Desligue o telefone e concentre-se. A música é composta de melodia, harmonia e ritmo. Procure ouvir quais instrumentos fazem parte de determinada gravação. Ouça a voz, preste atenção na interpretação, perceba a letra e se interesse pelo seu sentido. Identifique os instrumentos graves (contrabaixo, bateria), os de tessitura média (piano, violão, cordas) e as freqüências agudas (pratos, contratempo, percussão). Observe quais instrumentos conduzem a cadência rítmica. Deleite-se com os contrapontos ao tema e os caminhos harmônicos. Surpreenda-se com as polifonias. Perceba os detalhes e a sutileza das dinâmicas, das respirações e do silêncio dentro na música.
Para ouvir o jazz, o forte são os solos e improvisos instrumentais que contam uma história que tem como protagonistas o saxofone, o trompete e o piano, e como coadjuvantes o contrabaixo acústico e a bateria. Entenda os diálogos da forma que seu coração desejar.
O gênero popular normalmente apresenta pequena introdução, primeira e segunda partes, que se repetem; um solo instrumental, ou um refrão. A parte final poderá ser a repetição do refrão ou uma terceira parte. Com o tempo, o formato torna-se evidente.
Na música erudita as estruturas são mais complexas. Há uma quantidade bem maior de instrumentos e as texturas são variadas, com cores diversas. As construções são acadêmicas e há formações que vão das filarmônicas aos grupos de câmara.
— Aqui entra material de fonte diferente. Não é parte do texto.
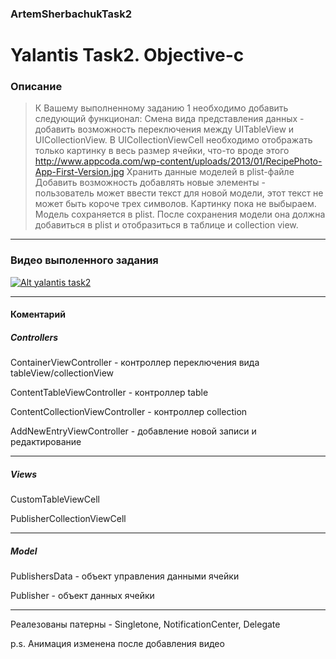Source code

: ### ArtemSherbachukTask2

# Yalantis Task2.  Objective-c  

### Описание
> К Вашему выполненному заданию 1 необходимо добавить следующий функционал:
Смена вида представления данных - добавить возможность переключения между UITableView и UICollectionView. В UICollectionViewCell необходимо отображать только картинку в весь размер ячейки, что-то вроде этого http://www.appcoda.com/wp-content/uploads/2013/01/RecipePhoto-App-First-Version.jpg
Хранить данные моделей в plist-файле
Добавить возможность добавлять новые элементы - пользователь может ввести текст для новой модели, этот текст не может быть короче трех символов. Картинку пока не выбыраем. Модель сохраняется в plist. После сохранения модели она должна добавиться в plist и отобразиться в таблице и collection view. 

***

### Видео выполенного задания

[![Alt yalantis task2](https://encrypted-tbn3.gstatic.com/images?q=tbn:ANd9GcQNshbZ6U1POND3Vy-ROGbcife1NwDgB6OTrAOMKsUUDAu_1iy7)](https://www.youtube.com/watch?v=hTcwhxhfwmc&feature=youtu.be)


***

#### Коментарий
##### Controllers

ContainerViewController - контроллер переключения вида tableView/collectionView

ContentTableViewController - контроллер table

ContentCollectionViewController -  контроллер collection

AddNewEntryViewController - добавление новой записи и редактирование

***

##### Views
CustomTableViewCell

PublisherCollectionViewCell

***
##### Model
PublishersData - объект управления данными ячейки

Publisher - объект данных ячейки
***

Реалезованы патерны - Singletone, NotificationCenter, Delegate

p.s. Анимация изменeна после добавления видео


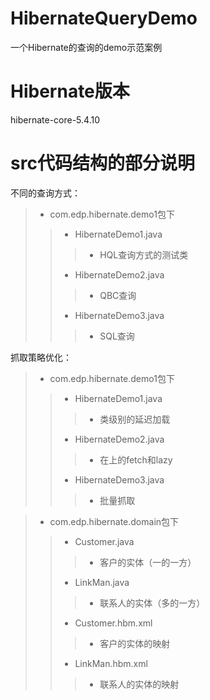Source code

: # HibernateQueryDemo
一个Hibernate的查询的demo示范案例

# Hibernate版本
hibernate-core-5.4.10

# src代码结构的部分说明
不同的查询方式：

>* com.edp.hibernate.demo1包下
>>* HibernateDemo1.java
>>>* HQL查询方式的测试类
>>* HibernateDemo2.java
>>>* QBC查询
>>* HibernateDemo3.java
>>>* SQL查询

抓取策略优化：
>* com.edp.hibernate.demo1包下
>>* HibernateDemo1.java
>>>* 类级别的延迟加载
>>* HibernateDemo2.java
>>>* 在<set>上的fetch和lazy
>>* HibernateDemo3.java
>>>* 批量抓取


>* com.edp.hibernate.domain包下
>>* Customer.java
>>>* 客户的实体（一的一方）
>>* LinkMan.java
>>>* 联系人的实体（多的一方）
>>* Customer.hbm.xml
>>>* 客户的实体的映射
>>* LinkMan.hbm.xml
>>>* 联系人的实体的映射
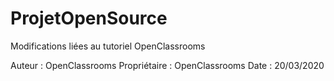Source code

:# ProjetOpenSource
Modifications liées au tutoriel OpenClassrooms

Auteur : OpenClassrooms
Propriétaire : OpenClassrooms
Date : 20/03/2020
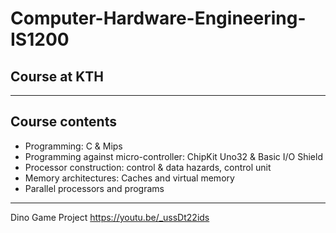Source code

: # Computer-Hardware-Engineering-IS1200
## Course at KTH
---
## Course contents
* Programming: C & Mips 
* Programming against micro-controller: ChipKit Uno32 & Basic I/O Shield
* Processor construction: control & data hazards, control unit
* Memory architectures: Caches and virtual memory
* Parallel processors and programs
---
Dino Game Project
https://youtu.be/_ussDt22ids
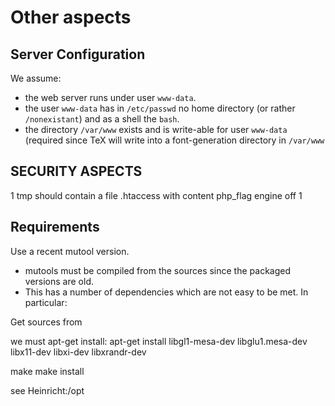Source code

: 


# Other aspects


## Server Configuration

We assume:
* the web server runs under user `www-data`.
* the user `www-data` has in `/etc/passwd` no home directory (or rather `/nonexistant`) and as a shell the `bash`.
* the directory `/var/www` exists and is write-able for user `www-data` (required since TeX will write into a font-generation directory in `/var/www` 


## SECURITY ASPECTS

1 tmp should contain a file .htaccess with content php_flag engine off
1 


## Requirements 

Use a recent mutool version.

* mutools must be compiled from the sources since the packaged versions are old.
* This has a number of dependencies which are not easy to be met. In particular:

Get sources from

we must apt-get install:
  apt-get install libgl1-mesa-dev  libglu1.mesa-dev  libx11-dev  libxi-dev libxrandr-dev 
  
  
  make
  make install 
  
  see Heinricht:/opt  


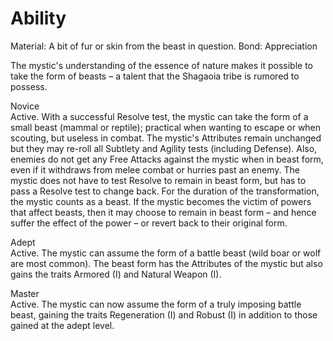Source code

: # Ability
Material: A bit of fur or skin from the beast in question.
Bond: Appreciation

The mystic's understanding of the essence of nature makes it possible to take the form of beasts – a talent that the Shagaoia tribe is rumored to possess.

Novice<br>Active. With a successful Resolve test, the mystic can take the form of a small beast (mammal or reptile); practical when wanting to escape or when scouting, but useless in combat. The mystic's Attributes remain unchanged but they may re-roll all Subtlety and Agility tests (including Defense). Also, enemies do not get any Free Attacks against the mystic when in beast form, even if it withdraws from melee combat or hurries past an enemy. The mystic does not have to test Resolve to remain in beast form, but has to pass a Resolve test to change back. For the duration of the transformation, the mystic counts as a beast. If the mystic becomes the victim of powers that affect beasts, then it may choose to remain in beast form – and hence suffer the effect of the power – or revert back to their original form.

Adept<br>Active. The mystic can assume the form of a battle beast (wild boar or wolf are most common). The beast form has the Attributes of the mystic but also gains the traits Armored (I) and Natural Weapon (I).

Master<br>Active. The mystic can now assume the form of a truly imposing battle beast, gaining the traits Regeneration (I) and Robust (I) in addition to those gained at the adept level.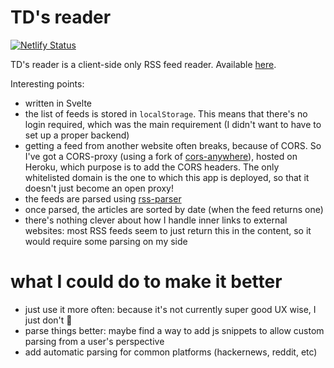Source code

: # TD's reader
[![Netlify Status](https://api.netlify.com/api/v1/badges/1079bc57-9eb5-4b4e-9efa-0ba2565e2aae/deploy-status)](https://app.netlify.com/sites/td-reader/deploys)

TD's reader is a client-side only RSS feed reader.
Available [here](https://reader.tducasse.com).

Interesting points:
- written in Svelte
- the list of feeds is stored in `localStorage`. This means that there's no login required, which was the main requirement (I didn't want to have to set up a proper backend)
- getting a feed from another website often breaks, because of CORS. So I've got a CORS-proxy (using a fork of [cors-anywhere](https://github.com/Rob--W/cors-anywhere)), hosted on Heroku, which purpose is to add the CORS headers. The only whitelisted domain is the one to which this app is deployed, so that it doesn't just become an open proxy!
- the feeds are parsed using [rss-parser](https://github.com/rbren/rss-parser)
- once parsed, the articles are sorted by date (when the feed returns one)
- there's nothing clever about how I handle inner links to external websites: most RSS feeds seem to just return this in the content, so it would require some parsing on my side

# what I could do to make it better
- just use it more often: because it's not currently super good UX wise, I just don't 😬
- parse things better: maybe find a way to add js snippets to allow custom parsing from a user's perspective
- add automatic parsing for common platforms (hackernews, reddit, etc)
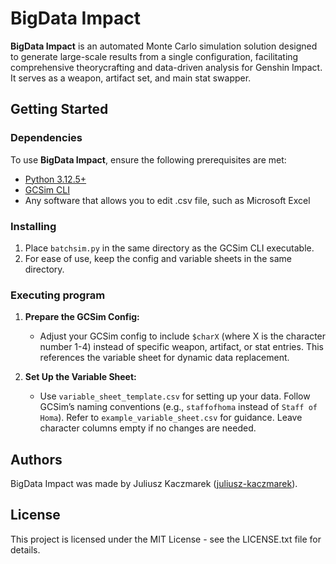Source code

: # BigData Impact

**BigData Impact** is an automated Monte Carlo simulation solution designed to generate large-scale results from a single configuration, facilitating comprehensive theorycrafting and data-driven analysis for Genshin Impact. It serves as a weapon, artifact set, and main stat swapper.

## Getting Started

### Dependencies

To use **BigData Impact**, ensure the following prerequisites are met:
* [Python 3.12.5+](https://www.python.org/)
* [GCSim CLI](https://github.com/genshinsim/gcsim)
* Any software that allows you to edit .csv file, such as Microsoft Excel

### Installing

1. Place `batchsim.py` in the same directory as the GCSim CLI executable.
2. For ease of use, keep the config and variable sheets in the same directory.

### Executing program

1. **Prepare the GCSim Config:**
   - Adjust your GCSim config to include `$charX` (where X is the character number 1-4) instead of specific weapon, artifact, or stat entries. This references the variable sheet for dynamic data replacement.

2. **Set Up the Variable Sheet:**
   - Use `variable_sheet_template.csv` for setting up your data. Follow GCSim’s naming conventions (e.g., `staffofhoma` instead of `Staff of Homa`). Refer to `example_variable_sheet.csv` for guidance. Leave character columns empty if no changes are needed.

## Authors

BigData Impact was made by Juliusz Kaczmarek ([juliusz-kaczmarek](https://github.com/juliusz-kaczmarek)).

## License

This project is licensed under the MIT License - see the LICENSE.txt file for details.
A música, companheira de todas as horas, é terapêutica. Faz bem à mente, ao corpo, ao espírito, aos animais e às plantas. Ajuda muito no desenvolvimento das crianças, aguçando-lhes os sentidos, a atenção e a percepção. Complemente os momentos importantes da vida com forte aroma musical. No futuro, quando voltar a ouvir aquele solo de violoncelo, as sensações vivenciadas no passado tornar-se-ão presentes.
Por fim, permita-se ousar e explorar os diversos caminhos sonoros, espante os males e aproxime-se do sagrado. Ouça, sinta e viva internamente… E chegando ao final da música, e da vida, nunca espere pelos aplausos. Surpreenda a si mesmo e comece novamente. Tcham!